爱娃贞坐下后,双脚踩在了张仑肩上,她头埋得极低,张仑甚至能嗅到呼吸间的热气。
僭越的姿态下,张仑既心猿意马,又恐惧的通体发寒。
爱娃贞长相不算出挑,肌肤是健康的深蜜色,身材丰腴却不显臃肿,她不是天上不食人间烟火的仙女,她是地狱里勾魂摄魄的魅魔,能勾起男人心底最隐秘的幻想。
只是爱娃贞太狠了,狠到张仑压下了欲望,脑子只剩“活命”二字。
“知道你为什么还活着吗?”爱娃贞终于开口,声音冷冽,问的却与丹药无关。
生死二字,对自己是天大的事。可在爱娃贞眼里,旁人的生死怕是连听着都嫌浪费时间。张仑清楚自己的份量,他的命,不配让这掌御千万人生死的女人询问!
“因……因我的丹药有效?”张仑不敢揣摩,战战兢兢顺着回答。
“不,是你的脸。”
张仑惊得低头,借着地砖的反光瞥了眼自己的脸——这张连普通姑娘都勾不动的脸,竟入了这位女魔头的眼?
简直比童话还荒诞!可爱娃贞的语气毫无玩笑之意,由不得不信。
“啊……承蒙团长厚爱!属下必尽心服侍您!”张仑脸颊发烫,没想到自己这张普通的脸,竟比能增实力的丹药还管用。
爱娃贞冷笑一声:“大帝召见我时,我在他寝宫见过一幅挂画,画里有你,还有大帝。你曾是他的朋友?”
啊!想多了!张仑恍然——原来是爱娃贞从画像里,认出自己是陈特勒的朋友!
勒哥果然重情义,即便登上帝位,还把我们的画像挂在寝宫,这份情谊,竟在无意间救了我一命!

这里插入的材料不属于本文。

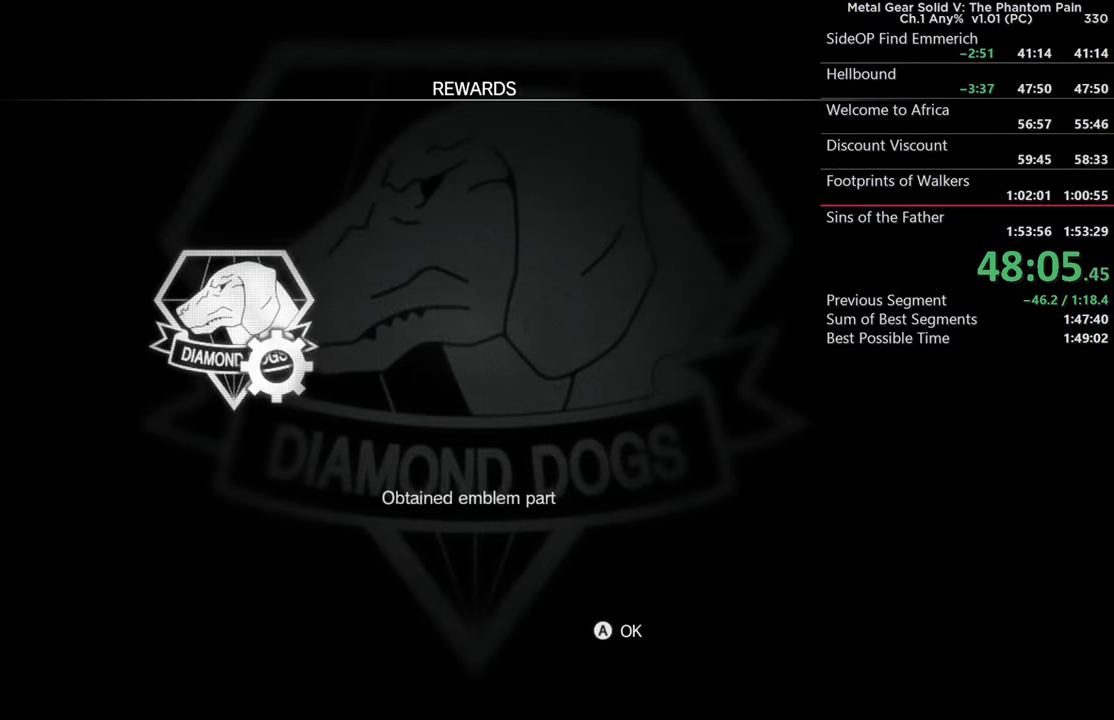
{"buttons": ["CROSS"], "left_stick": "center", "right_stick": "center", "events": [[33, "CROSS", "down"], [133, "CROSS", "up"], [200, "CROSS", "down"], [333, "CROSS", "up"], [400, "CROSS", "down"]]}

爱娃贞痴恋大帝,众人皆知的事。她看在陈特勒的面子上留自己活口,难怪自己能得到炼丹的机遇!
张仑生出来一丝底气:靠丹药活命,总有失效的那天;可作为大帝的朋友,岂不是立于不败之地!
想到此处,张仑鼓起勇气道:“团长,从前是,现在……我仍是大帝最好的朋友!”
“很好。”爱娃贞伸手一捞,将张仑拎到了座位下,“你定然知道他不少旧事。”
“知道!知道!我们从小一起长大的!”
“他的事,每件我都要听。”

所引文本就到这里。